Bologna-Empoli 3-1: il Tosco l’ha vista così…

Forse il più brutto primo tempo da quando Mihajlovic siede sulla panchina rossoblù (Bergamo non fa testo), complice anche un Empoli stranamente falloso e impreciso come un Chievo qualsiasi, ma che ha il pregio di sfruttare un diversivo tattico presentato da Andreazzoli nella prima frazione di gioco: fascia sinistra occupata da Pajac con una punta larga che poi si accentra per attirare Mbaye, e spazio lasciato libero occupato dall’avanzata dell’esterno che si accoppia con Krunic; conseguente superiorità numerica per la cattiva lettura difensiva del Bologna in inferiorità e per la posizione ibrida di Mbaye (indeciso tra la linea da mantenere e l’uscita su Pajac), aiuto del centrocampista di riferimento spesso tardivo, ed ecco qui il gol – un po’ fortuito – dei toscani, complice anche un distratto Skorupski.

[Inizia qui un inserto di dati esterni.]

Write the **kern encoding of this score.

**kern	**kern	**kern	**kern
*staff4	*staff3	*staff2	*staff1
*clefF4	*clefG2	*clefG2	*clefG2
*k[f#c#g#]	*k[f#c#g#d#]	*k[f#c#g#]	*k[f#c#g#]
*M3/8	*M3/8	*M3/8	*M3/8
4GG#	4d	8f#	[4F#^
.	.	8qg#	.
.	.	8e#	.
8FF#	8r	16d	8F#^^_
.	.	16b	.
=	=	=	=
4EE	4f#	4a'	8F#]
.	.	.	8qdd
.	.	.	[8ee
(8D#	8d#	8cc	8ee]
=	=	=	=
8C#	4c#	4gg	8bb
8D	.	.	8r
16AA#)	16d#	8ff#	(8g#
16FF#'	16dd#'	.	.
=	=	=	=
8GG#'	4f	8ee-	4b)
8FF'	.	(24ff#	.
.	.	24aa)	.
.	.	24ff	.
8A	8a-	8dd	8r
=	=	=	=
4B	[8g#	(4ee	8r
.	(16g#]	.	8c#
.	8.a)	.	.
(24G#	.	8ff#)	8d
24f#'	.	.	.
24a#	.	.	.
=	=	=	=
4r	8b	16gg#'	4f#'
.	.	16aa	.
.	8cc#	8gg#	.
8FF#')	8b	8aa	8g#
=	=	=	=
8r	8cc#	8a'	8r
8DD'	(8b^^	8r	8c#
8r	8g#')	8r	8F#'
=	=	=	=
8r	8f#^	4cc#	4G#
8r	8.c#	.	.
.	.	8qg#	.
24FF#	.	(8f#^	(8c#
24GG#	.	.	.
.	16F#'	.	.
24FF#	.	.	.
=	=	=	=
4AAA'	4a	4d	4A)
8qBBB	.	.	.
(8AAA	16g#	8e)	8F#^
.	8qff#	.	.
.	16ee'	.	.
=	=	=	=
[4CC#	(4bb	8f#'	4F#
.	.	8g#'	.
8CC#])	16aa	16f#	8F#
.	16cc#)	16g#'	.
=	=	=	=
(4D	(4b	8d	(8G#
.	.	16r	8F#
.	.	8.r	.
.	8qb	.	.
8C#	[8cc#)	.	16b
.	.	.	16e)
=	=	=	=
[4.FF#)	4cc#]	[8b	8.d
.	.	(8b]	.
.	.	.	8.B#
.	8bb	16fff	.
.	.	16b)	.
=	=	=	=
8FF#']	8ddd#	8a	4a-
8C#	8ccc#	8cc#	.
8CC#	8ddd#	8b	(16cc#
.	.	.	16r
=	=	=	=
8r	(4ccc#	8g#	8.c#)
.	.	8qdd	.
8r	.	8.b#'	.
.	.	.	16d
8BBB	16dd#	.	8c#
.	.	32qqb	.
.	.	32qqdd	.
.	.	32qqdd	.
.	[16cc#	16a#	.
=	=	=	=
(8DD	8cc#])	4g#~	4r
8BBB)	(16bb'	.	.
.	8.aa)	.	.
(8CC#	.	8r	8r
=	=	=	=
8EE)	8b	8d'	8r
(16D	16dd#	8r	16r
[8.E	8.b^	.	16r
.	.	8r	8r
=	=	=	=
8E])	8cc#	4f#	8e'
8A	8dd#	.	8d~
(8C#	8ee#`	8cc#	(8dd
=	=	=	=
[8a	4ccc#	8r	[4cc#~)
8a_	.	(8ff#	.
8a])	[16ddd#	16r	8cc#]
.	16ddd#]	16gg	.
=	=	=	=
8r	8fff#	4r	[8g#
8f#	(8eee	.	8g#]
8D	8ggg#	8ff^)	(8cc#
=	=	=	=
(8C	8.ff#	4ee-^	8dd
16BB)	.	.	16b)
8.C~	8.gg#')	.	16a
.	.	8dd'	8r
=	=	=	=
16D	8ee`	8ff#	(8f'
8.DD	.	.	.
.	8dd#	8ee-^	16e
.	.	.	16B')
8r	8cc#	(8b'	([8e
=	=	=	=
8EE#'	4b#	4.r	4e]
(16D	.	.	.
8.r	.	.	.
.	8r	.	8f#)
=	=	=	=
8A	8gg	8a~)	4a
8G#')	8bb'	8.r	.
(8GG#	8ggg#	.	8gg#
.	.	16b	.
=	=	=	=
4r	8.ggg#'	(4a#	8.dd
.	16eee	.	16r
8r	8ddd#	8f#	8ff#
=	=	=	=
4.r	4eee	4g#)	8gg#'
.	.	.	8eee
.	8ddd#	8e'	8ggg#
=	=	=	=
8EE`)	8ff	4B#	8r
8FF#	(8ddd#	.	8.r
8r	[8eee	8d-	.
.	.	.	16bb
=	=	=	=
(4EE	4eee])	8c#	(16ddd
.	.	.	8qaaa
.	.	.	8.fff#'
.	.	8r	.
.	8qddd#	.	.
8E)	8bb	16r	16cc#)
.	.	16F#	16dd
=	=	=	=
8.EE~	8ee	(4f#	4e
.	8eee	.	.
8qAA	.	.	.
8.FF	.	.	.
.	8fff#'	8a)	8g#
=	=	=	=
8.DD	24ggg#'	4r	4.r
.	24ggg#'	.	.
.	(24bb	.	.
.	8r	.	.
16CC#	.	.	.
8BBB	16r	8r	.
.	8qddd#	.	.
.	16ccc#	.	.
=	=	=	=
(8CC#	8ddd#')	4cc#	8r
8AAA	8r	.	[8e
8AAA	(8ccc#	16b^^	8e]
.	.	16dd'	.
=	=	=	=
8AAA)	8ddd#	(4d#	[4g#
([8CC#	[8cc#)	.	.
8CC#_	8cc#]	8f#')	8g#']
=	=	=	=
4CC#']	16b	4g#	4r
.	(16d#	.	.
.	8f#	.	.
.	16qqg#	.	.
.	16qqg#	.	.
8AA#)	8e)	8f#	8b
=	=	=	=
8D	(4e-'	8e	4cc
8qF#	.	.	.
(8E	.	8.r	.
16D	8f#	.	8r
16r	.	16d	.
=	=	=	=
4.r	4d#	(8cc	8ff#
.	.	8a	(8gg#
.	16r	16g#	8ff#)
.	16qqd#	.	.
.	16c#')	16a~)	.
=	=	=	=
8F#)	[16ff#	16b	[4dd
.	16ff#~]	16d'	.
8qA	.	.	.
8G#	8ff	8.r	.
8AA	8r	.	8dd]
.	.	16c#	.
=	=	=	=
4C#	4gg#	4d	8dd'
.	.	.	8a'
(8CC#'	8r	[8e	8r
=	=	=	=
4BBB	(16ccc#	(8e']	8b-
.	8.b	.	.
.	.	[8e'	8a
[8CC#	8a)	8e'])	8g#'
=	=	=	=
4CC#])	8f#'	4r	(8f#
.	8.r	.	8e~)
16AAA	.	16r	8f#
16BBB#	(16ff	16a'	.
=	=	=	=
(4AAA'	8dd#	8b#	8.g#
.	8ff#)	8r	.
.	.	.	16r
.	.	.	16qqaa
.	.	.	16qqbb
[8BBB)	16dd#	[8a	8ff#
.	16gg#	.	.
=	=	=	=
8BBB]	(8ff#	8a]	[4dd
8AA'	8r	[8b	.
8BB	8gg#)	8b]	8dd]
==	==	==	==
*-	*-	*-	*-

I felsinei faticano quindi a riorganizzarsi, tanto che l’Empoli potrebbe raddoppiare, ma sarebbe stato troppo per quanto di poco visto nel primo tempo.
La ripresa comincia stranamente senza nessun cambio né di uomini né di modulo, ma il Bologna appare più vivo: accorcia sugli avversari in fase di non possesso, alza il baricentro (comunque già alto) di qualche metro, aumenta i giri del palleggio alternando le vie centrali e le fasce, collezionando così tiri dalla distanza e corner a ripetizione.
Grazie a questo aumento di pressione gli azzurri sbandano e cadono su uno dei tanti corner battuti a due tocchi (ricordo, per tutti coloro che detestano gli schemi sui piazzati, che è necessario alternare diverse tipologie di battuta) per poi finire k.o. su un missile di Orsolini dal limite.
Mi sono dilungato sulla cronaca perché sul piano tecnico-tattico non è stata, a mio avviso, una partita eccezionale: pochi spunti tecnici di nota e tatticamente solo l’accorgimento empolese descritto in precedenza.
Non mi resta che fare i complimenti a quanti si sono prodigati per raddrizzare una stagione difficile: non è ancora tempo di tirare le somme, ma queste settimane che ci separano dalla matematica salvezza potranno servire alla coppia Saputo-Fenucci per decidere come presentarsi all’incontro con Sinisa e al serbo stesso per definire le richieste da avanzare.
Se son rose fioriranno, altrimenti sarà stato comunque bello.